[Request a] Could you repeat the records word for word, from their first line through the line containing "Back to products"?

Families of Beirut port blast victims welcome call for international probe

Families of Beirut port blast victims welcome call for international probe
Family relatives holding up pictures of their beloved ones who were killed in the Aug. 4, 2020 Beirut port blast. Victims’ families have welcomed the condemnation of systematic interference in its investigation at a Geneva conference. (AFP/File)
Short Url
Updated 08 March 2023
Follow

Families of Beirut port blast victims welcome call for international probe

Families of Beirut port blast victims welcome call for international probe
  • The lawyer representing the victims’ families, Cecile Roukoz, told Arab News: “The statement is not bad, but it does not truly meet our expectations.”
  • Human Rights Council members — including European countries, Canada, and the UK — believe that the probe was stalled due to systematic obstruction, interference, intimidation and political deadlock

BEIRUT: The families of the victims of the Beirut port explosion have welcomed the condemnation of systematic interference in its investigation at a Geneva conference, where multiple countries called on Lebanon to abide by its international obligations.
In a joint statement issued on Tuesday by 38 countries at the 52nd session of the UN Human Rights Council in Geneva, the Australian envoy, on behalf of member countries, called for a “swift, independent, impartial, credible and transparent investigation” into the Aug. 4, 2020 blast.
The lawyer representing the victims’ families, Cecile Roukoz, told Arab News: “The statement is not bad, but it does not truly meet our expectations. We aspired for an international fact-finding committee. But the statement is indeed important because it shows that countries are aware that there is a systematic obstruction to the investigation, and it includes a reminder of the rights of the victims. We will continue to demand the formation of a fact-finding committee.”
Human Rights Council members — including European countries, Canada, and the UK — believe that the probe was stalled due to systematic obstruction, interference, intimidation and political deadlock.
Volker Türk, UN high commissioner for human rights, said: “There is an urgent need for a serious investigation without political interference or further delay.”
Michèle Taylor, the permanent US representative to the council, stressed the need to conduct a rapid and transparent investigation, as “the lack of progress so far proves the need for judicial reform.”
Roukoz said: “The families have full confidence in Judge Tarek Bitar, the judicial investigator in charge of the probe. We respect the Lebanese judiciary, but the obstruction caused us to demand an international fact-finding committee that accompanies the work of the Lebanese judiciary through its reports.
“Lebanon is a signatory to treaties related to human rights, and individuals whose rights are violated can submit complaints directly to the committees supervising human rights treaties. The Human Rights Council voted in its session to consider the port explosion a crime against human rights and voted in favor of our right to live, and the Lebanese state has a duty to respect its obligations.”

[Request b] Could you continue the article about the Beirut port blast investigation, picking up after its last sentence?

[Excerpted records]

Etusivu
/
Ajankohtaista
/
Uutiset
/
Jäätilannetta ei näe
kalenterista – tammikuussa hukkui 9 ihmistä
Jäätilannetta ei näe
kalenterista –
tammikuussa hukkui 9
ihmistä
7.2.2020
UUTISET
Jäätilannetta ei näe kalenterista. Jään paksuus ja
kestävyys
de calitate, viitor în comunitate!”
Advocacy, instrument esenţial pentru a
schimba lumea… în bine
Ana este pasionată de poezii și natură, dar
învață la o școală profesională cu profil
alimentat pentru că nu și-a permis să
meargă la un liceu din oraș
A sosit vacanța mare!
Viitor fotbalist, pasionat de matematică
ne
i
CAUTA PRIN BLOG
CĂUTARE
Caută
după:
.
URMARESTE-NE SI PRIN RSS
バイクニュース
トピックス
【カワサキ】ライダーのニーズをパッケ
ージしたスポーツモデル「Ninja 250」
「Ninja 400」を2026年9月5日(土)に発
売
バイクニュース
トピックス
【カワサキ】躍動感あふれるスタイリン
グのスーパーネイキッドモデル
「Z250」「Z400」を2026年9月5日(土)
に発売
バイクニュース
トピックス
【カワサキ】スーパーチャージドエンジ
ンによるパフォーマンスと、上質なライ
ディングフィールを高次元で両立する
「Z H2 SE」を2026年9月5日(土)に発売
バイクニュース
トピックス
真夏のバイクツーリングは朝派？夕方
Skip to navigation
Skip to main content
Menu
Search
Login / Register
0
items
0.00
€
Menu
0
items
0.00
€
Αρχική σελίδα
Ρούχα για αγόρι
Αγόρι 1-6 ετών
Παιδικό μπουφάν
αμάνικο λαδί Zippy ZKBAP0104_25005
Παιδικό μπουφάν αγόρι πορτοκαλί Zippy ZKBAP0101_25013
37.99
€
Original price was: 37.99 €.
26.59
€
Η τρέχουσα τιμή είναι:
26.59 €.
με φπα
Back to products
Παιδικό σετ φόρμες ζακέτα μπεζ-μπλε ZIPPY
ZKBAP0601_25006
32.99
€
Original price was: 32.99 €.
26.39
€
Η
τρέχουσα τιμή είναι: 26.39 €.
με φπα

[Your response a]
Etusivu
/
Ajankohtaista
/
Uutiset
/
Jäätilannetta ei näe
kalenterista – tammikuussa hukkui 9 ihmistä
Jäätilannetta ei näe
kalenterista –
tammikuussa hukkui 9
ihmistä
7.2.2020
UUTISET
Jäätilannetta ei näe kalenterista. Jään paksuus ja
kestävyys
de calitate, viitor în comunitate!”
Advocacy, instrument esenţial pentru a
schimba lumea… în bine
Ana este pasionată de poezii și natură, dar
învață la o școală profesională cu profil
alimentat pentru că nu și-a permis să
meargă la un liceu din oraș
A sosit vacanța mare!
Viitor fotbalist, pasionat de matematică
ne
i
CAUTA PRIN BLOG
CĂUTARE
Caută
după:
.
URMARESTE-NE SI PRIN RSS
バイクニュース
トピックス
【カワサキ】ライダーのニーズをパッケ
ージしたスポーツモデル「Ninja 250」
「Ninja 400」を2026年9月5日(土)に発
売
バイクニュース
トピックス
【カワサキ】躍動感あふれるスタイリン
グのスーパーネイキッドモデル
「Z250」「Z400」を2026年9月5日(土)
に発売
バイクニュース
トピックス
【カワサキ】スーパーチャージドエンジ
ンによるパフォーマンスと、上質なライ
ディングフィールを高次元で両立する
「Z H2 SE」を2026年9月5日(土)に発売
バイクニュース
トピックス
真夏のバイクツーリングは朝派？夕方
Skip to navigation
Skip to main content
Menu
Search
Login / Register
0
items
0.00
€
Menu
0
items
0.00
€
Αρχική σελίδα
Ρούχα για αγόρι
Αγόρι 1-6 ετών
Παιδικό μπουφάν
αμάνικο λαδί Zippy ZKBAP0104_25005
Παιδικό μπουφάν αγόρι πορτοκαλί Zippy ZKBAP0101_25013
37.99
€
Original price was: 37.99 €.
26.59
€
Η τρέχουσα τιμή είναι:
26.59 €.
με φπα
Back to products

[Your response b]
Explaining the most recent obstructions, Roukoz said the public prosecutor has accused Bitar of usurping power, pointing out that these accusations are being investigated and the families are awaiting the results to see how to move forward with the case.
A judicial source told Arab News: “The formation of an international committee to assist the judicial investigator does not negate Bitar’s role. We have to wait until June to find out how things will turn out.”
Speaking on behalf of the families of the Beirut fire brigade, whose members were killed in the explosion, Peter Bou Saab, the brother of victim Joe Bou Saab, told Arab News: “What the Human Rights Council concluded is very new, and it is a first step on the road to an international investigation, and there are steps we will follow to reach this investigation. We will not stop. What happened is the result of joint efforts by the families and the 48 MPs who signed a petition calling for an international investigation, which helped convince the countries of the obstruction put up by the Lebanese judiciary.”
The families and lawyers are betting on exerting more pressure to form an international fact-finding committee at the next Human Rights Council session in June.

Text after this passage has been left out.